◆ **WORK INSTRUCTION 1**
In the work truck thread, repeat the passage starting with "INDY ...I have" and going on through "fit your needs....", keeping every word and mark unchanged.
◆ **WORK INSTRUCTION 2**
Translate this sentence from the work truck thread into Spanish: "I'm going to put the van upgrade on hold until after the beginning of the year."

Awesome truck! I looked at the spacekaps and other fiberglass slide in bodies for my 2011 Silverado crew cab 6.5' bed. The cost was a bit more than I could justify right now. I ended up putting an aluminum contractor cap on it with a ladder rack and a bedslide. Not as much space as you have, but it fits in my garage, which was a major dealbreaker for me.


----------



## user2090

Meeting with dealership and accessories guy today at 9:00 to sort out the best fit. Hopefully we can get the ball rolling on the new work vehicle.


----------



## user2090

Meeting with equipment rep for new van did not go well at all he only wanted to sell a nap hide KUB bed. 

The only other option he presented where the Adrian shelves for a regular Chevy express. 

Talk about a guy that could take some lessons in sales he should try listening to the customer.


----------



## rjbphd

Ever try the Upfitter???


----------



## ChrisConnor

Indie said:


> Meeting with equipment rep for new van did not go well at all he only wanted to sell a nap hide KUB bed.
> 
> The only other option he presented where the Adrian shelves for a regular Chevy express.
> 
> Talk about a guy that could take some lessons in sales he should try listening to the customer.



Key words, "WANTED TO SELL".

Funny how they sometimes try to force something on you. 

Listen to customers?? LOL Commissioned salespeople don't do that, especially when the don't control the options, you get what they have to sell or get it someplace else.

Most of them are either:
A. Ignorant of their product

B. Liars.

C. Both

When I was shopping for a truck for my Hackney body, I asked about some cab and chassis options from a local dealer, he asked what I wanted it for and I told him that I already picked the box, I just needed the truck. He said, "oh, just buy what I already have, I'm not ordering any cab and chassis when I have these box trucks already sitting on the lot." 

I bought the my truck elsewhere and the fellah called me back and said he was ready to deal now.


----------



## Master Mark

*Take a look at my little new freind*



Indie said:


> Meeting with equipment rep for new van did not go well at all he only wanted to sell a nap hide KUB bed.
> 
> The only other option he presented where the Adrian shelves for a regular Chevy express.
> 
> Talk about a guy that could take some lessons in sales he should try listening to the customer.


 
INDY ...I have not been here for a while but I thought I would show you what I just bought from the Notre Dame college campus..... its an older 13 foot ford box truck 1997 with 32,000 miles on it... I could not pass it up for the price


take a look at my new little freind... 


Just go find yourself a box truck and build your own shelves inside the unit to fit your needs....
I built shelves myself this week and I probalby got too much room 

I have room for 4 water heaters on the right hand side... the tommy gate is sweet too


----------



## U666A

Welcome back Mark!


----------



## user2090

I'm going to put the van upgrade on hold until after the beginning of the year. Decided for the time I can make due, and was not really happy with my options.

◆ **EXTRACTED MATERIAL**
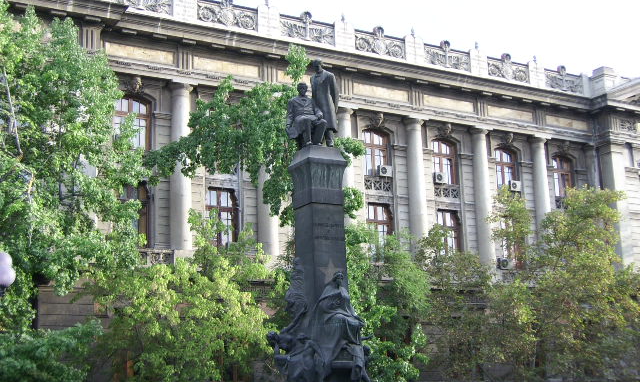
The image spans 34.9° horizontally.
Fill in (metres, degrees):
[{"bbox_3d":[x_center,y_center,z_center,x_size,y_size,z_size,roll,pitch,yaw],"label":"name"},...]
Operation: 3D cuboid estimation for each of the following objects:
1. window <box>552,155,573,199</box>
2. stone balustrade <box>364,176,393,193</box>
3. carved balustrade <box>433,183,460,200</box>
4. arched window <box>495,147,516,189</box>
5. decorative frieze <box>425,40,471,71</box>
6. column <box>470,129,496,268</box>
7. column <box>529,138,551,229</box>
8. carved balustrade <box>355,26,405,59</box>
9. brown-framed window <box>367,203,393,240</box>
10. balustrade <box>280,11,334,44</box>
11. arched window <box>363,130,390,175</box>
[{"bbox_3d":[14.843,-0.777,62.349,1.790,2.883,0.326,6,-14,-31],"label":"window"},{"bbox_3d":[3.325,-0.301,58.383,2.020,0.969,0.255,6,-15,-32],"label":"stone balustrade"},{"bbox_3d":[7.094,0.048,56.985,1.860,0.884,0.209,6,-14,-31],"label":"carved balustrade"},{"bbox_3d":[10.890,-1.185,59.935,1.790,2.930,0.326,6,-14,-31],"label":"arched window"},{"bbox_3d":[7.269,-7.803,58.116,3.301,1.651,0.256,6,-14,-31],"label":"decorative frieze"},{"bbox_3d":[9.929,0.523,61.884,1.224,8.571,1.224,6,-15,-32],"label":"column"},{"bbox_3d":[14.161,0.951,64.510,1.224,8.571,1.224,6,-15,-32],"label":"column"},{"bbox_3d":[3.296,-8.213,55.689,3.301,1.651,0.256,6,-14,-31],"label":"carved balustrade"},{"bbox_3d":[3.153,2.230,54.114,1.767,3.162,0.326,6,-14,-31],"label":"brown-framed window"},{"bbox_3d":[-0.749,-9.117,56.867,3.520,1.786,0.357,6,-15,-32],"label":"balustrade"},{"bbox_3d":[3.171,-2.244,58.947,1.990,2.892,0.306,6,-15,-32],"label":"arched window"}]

◆ **RESPONSE BOX 1**
INDY ...I have not been here for a while but I thought I would show you what I just bought from the Notre Dame college campus..... its an older 13 foot ford box truck 1997 with 32,000 miles on it... I could not pass it up for the price


take a look at my new little freind... 


Just go find yourself a box truck and build your own shelves inside the unit to fit your needs....

◆ **RESPONSE BOX 2**
Voy a posponer la mejora de la furgoneta hasta después de principios de año.